Given information =
==================================================

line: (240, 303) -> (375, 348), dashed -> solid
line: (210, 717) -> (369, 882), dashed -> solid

==================================================

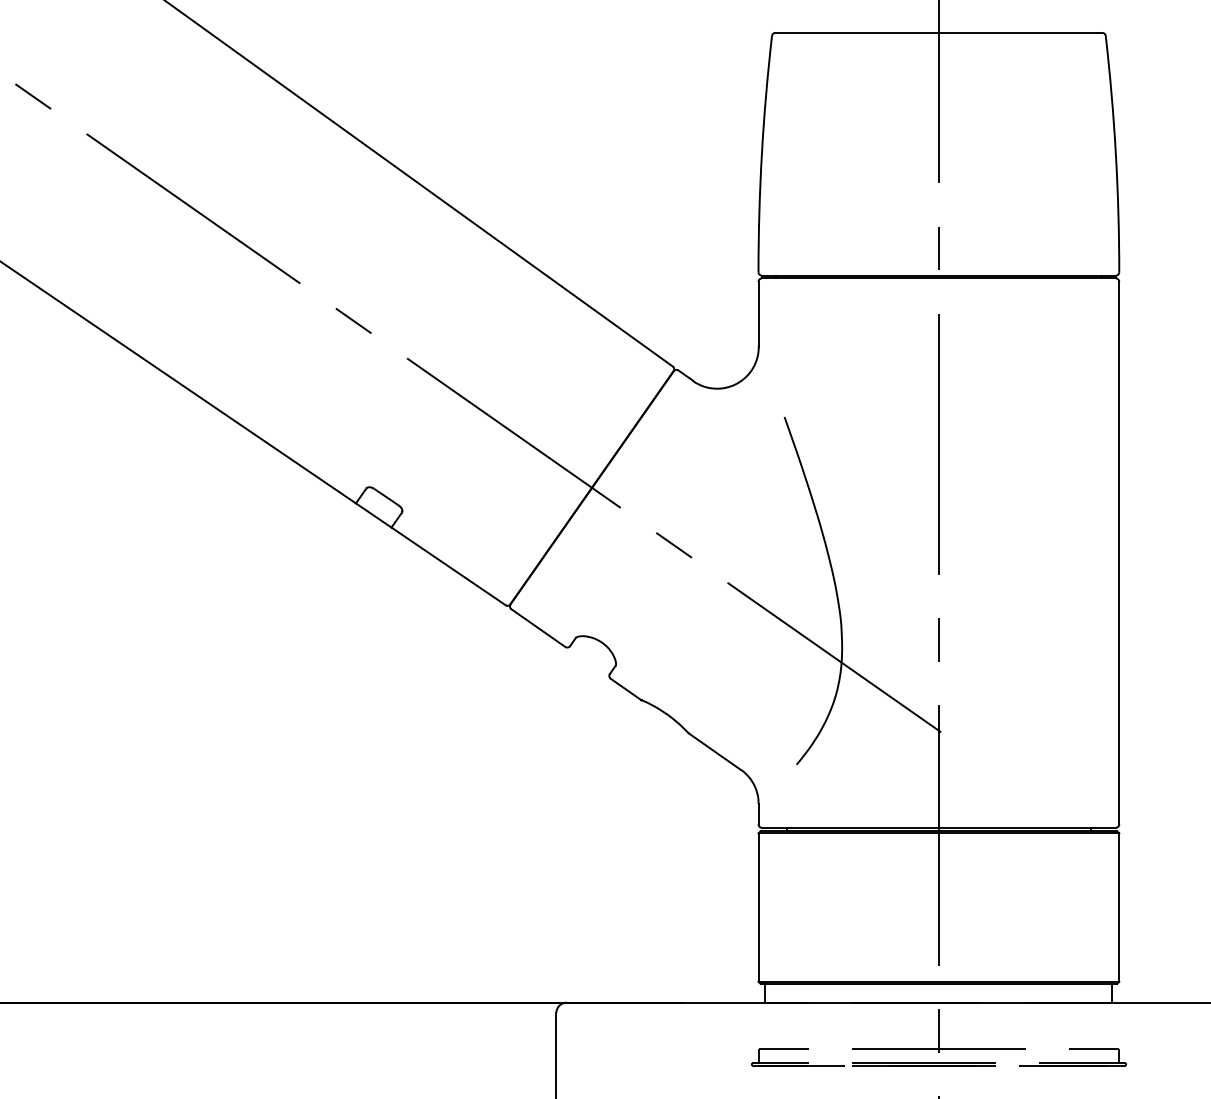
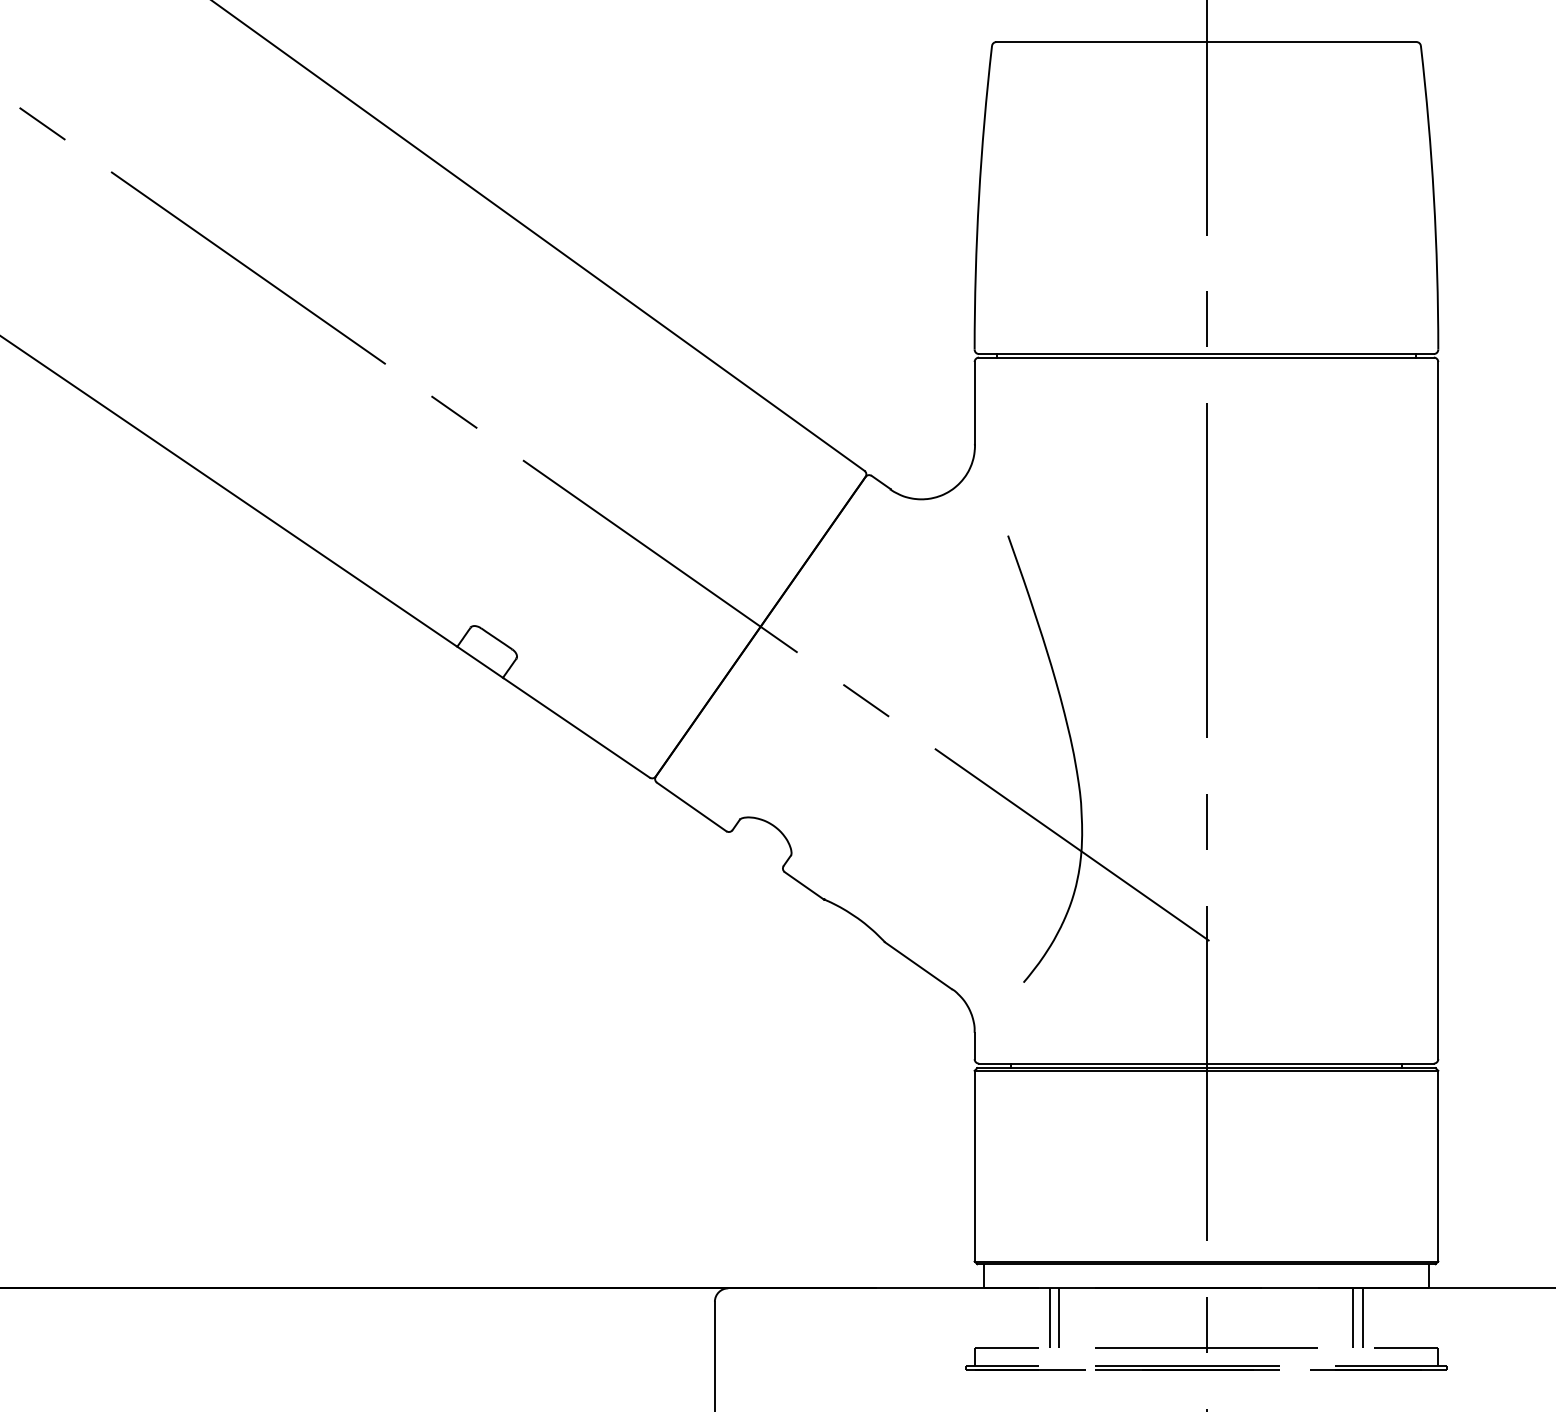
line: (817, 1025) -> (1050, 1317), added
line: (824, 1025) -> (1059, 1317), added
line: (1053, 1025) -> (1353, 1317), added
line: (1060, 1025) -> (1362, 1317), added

==================================================

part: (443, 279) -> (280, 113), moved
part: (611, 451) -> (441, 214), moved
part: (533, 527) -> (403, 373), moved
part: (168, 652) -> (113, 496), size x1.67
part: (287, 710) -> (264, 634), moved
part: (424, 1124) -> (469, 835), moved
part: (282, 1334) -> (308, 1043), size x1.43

==================================================

Task = Only one part of the material above is to be transcribed, namely the lines starting with the line that has "part: (533, 527) -> (403, 373), moved" and going on through the line that has "part: (282, 1334) -> (308, 1043), size x1.43", exactly as they stand.

Task solution =
part: (533, 527) -> (403, 373), moved
part: (168, 652) -> (113, 496), size x1.67
part: (287, 710) -> (264, 634), moved
part: (424, 1124) -> (469, 835), moved
part: (282, 1334) -> (308, 1043), size x1.43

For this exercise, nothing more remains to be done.